Later in the video, Weise asked officers, “how did it escalate to this?”
One of them responded, “He assaulted a police officer.”
“He started punching us,” the other said.
“Oh, I’m so sorry,” Weise replied.
“Get back!” one of the officers shouted.
"I am back. I am back,” Weise responded. “I'm not interfering with you, and kicking him is not helping. I respect what you do. I have a lot of friends who are police cops."
“Where are you going to take him?” she asked. “I have the right to know where my son is going.”
“Jail,” one of the officers said.
“Why jail?” Weise asked.
“For assaulting a police officer,” the officer said.
“Yes, but he’s a psych person,” Weise said.
“He’ll get help,” the officer replied.
During her interview with ABC-7, Weise said she feared for her son’s life.
"I don't know how much tasing can be done for it to get to their brain, but he was on the floor. He was not hurting anybody. He didn't have a weapon,” she said. “He was trying to follow commands. They knew he was a psych patient."
While officers were arresting Pino, Weise asked if her son was breathing, to which the officers responded that he was.
One of the officers then asked her to leave the room because they said she was “antagonizing the situation.”
Weise stopped recording on her cell phone, went back downstairs and called 9-1-1 for medical assistance.
“They had not called for an ambulance,” she said. “They were just going to take him to jail."
Weise says Pino was taken to a nearby hospital and was treated in the Intensive Care Unit for five days before transferring to a psychiatric hospital.
Psychiatric specialist Alfredo Arellano shared his concerns about the current state of mental healthcare in the Borderland.
"I'm kind of sick to my stomach that a situation that could have been prevented or handled differently,” Arellano said. “It's ironic that it happens during Mental Health Month, where police law enforcement need to be a little bit more cognizant."
ABC-7 obtained the police reports detailing the interaction between Pino, Weise and El Paso Police officers through an open records request. The report does not state whether or not a stun gun was used during the confrontation.
El Paso Police Public Information Officer Sgt. Robert Gomez agreed to an interview with ABC-7 to discuss the Crisis Intervention Team, but would not answer questions about the case specifically.
When I asked if we could show him the video Weise recorded, Gomez replied, “you can, but I won't make any comments about it."
Gomez explained that all EPPD officers receive 40 hours of Crisis Intervention training.
As of May 2025, 22 police officers are part of the dedicated Crisis Intervention unit, which means they receive additional specialized training. Those officers work with 13 specialists, two managers, and one director from Emergence Health Network.
EPPD launched the Crisis Intervention Team in 2019, but police say CIT is only able to handle about 50% of the calls involving a person in a mental health crisis.
“It is not 24-hour coverage,” Gomez said. “We'd like to expand it, but right now, with staffing shortages, that's just not possible at this time."
Pino’s psychiatrist believes more collaboration is needed.
“We need to change our belief that mental health is not just one organization's responsibility for our country,” Arellano said. “As long as we think it is, we're going to stay in the same boat."

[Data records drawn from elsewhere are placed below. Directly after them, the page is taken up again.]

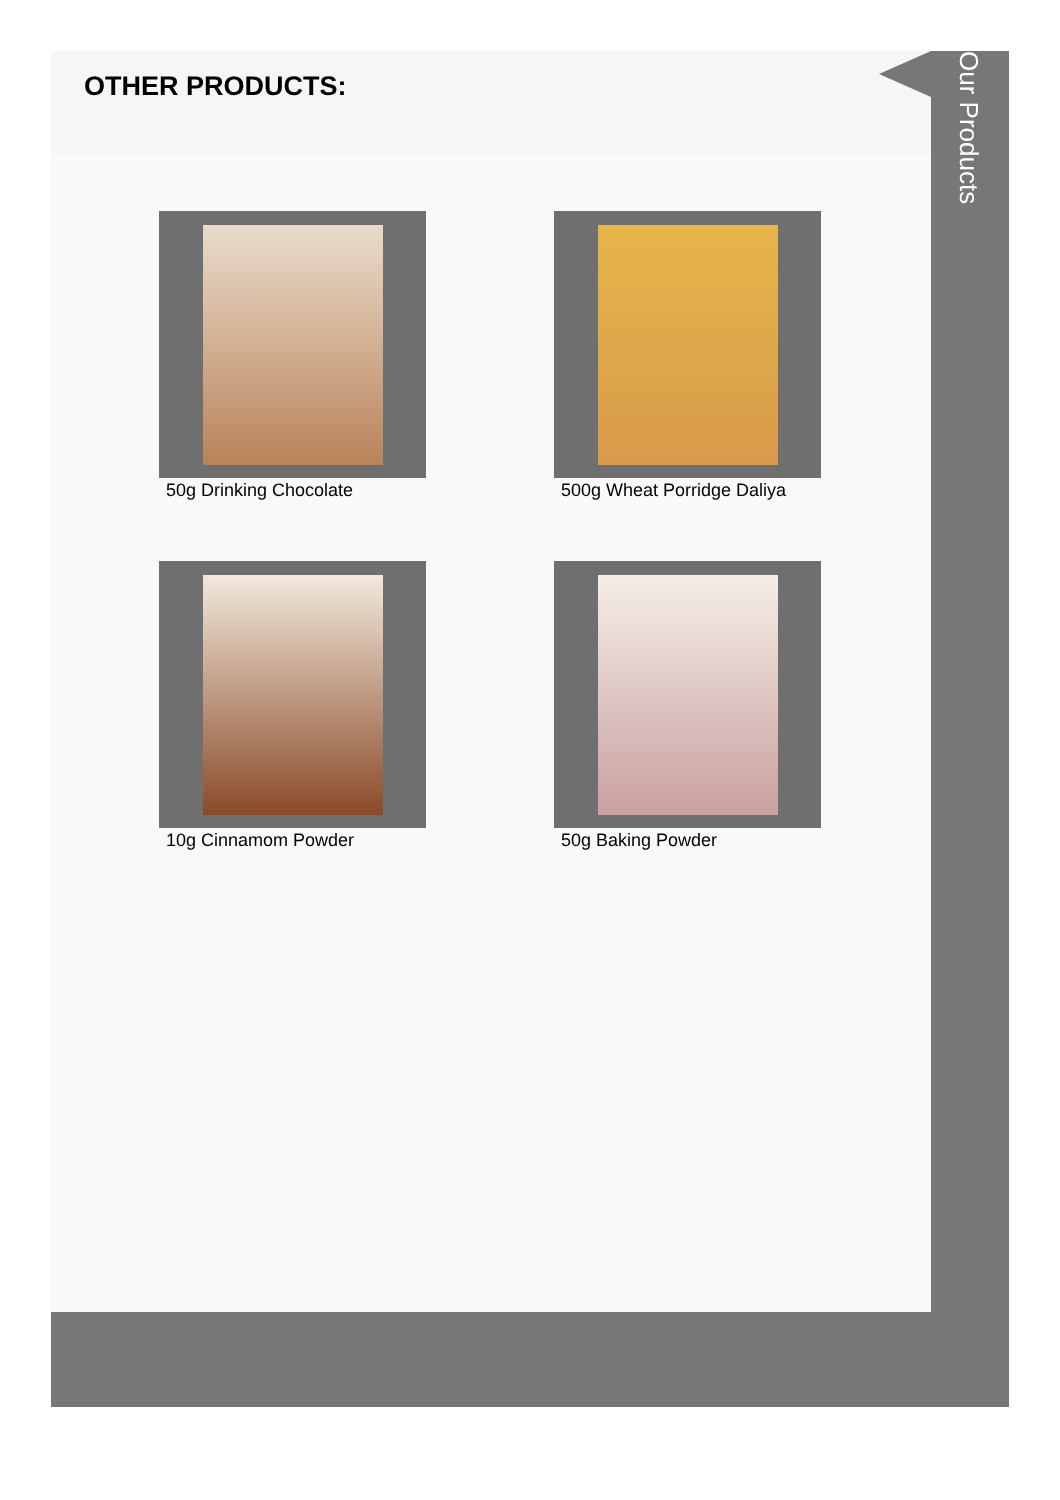OTHER PRODUCTS:
50g Drinking Chocolate
500g Wheat Porridge Daliya
10g Cinnamom Powder
50g Baking Powder
Our Products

"The CIT concept is a good thing,” Gomez said. “The department will continue to work on it and improve it as resources become available."
Weise says she plans to retire from nursing soon, but plans to advocate for a new law that would improve training for officers.

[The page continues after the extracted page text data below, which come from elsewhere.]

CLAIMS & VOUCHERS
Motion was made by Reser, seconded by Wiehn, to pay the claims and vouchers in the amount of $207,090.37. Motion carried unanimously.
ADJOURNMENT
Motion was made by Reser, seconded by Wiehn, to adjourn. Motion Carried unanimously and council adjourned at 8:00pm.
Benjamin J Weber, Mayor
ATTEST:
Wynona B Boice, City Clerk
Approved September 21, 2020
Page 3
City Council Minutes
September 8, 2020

“Mental awareness has to be up there. There has to be money for mental awareness,” she said. “If not, take some classes, because this could be somebody's son or daughter. I just worry about our public."
ABC-7 asked Sgt. Gomez about Weise’s statement that the scenario “went wrong, and it shouldn’t have.”
After a long pause, he responded, “I want to agree with her, but I won't talk on the record why.”
ABC-7 also filed an open records request for police body camera video from the incident, which we have not yet received.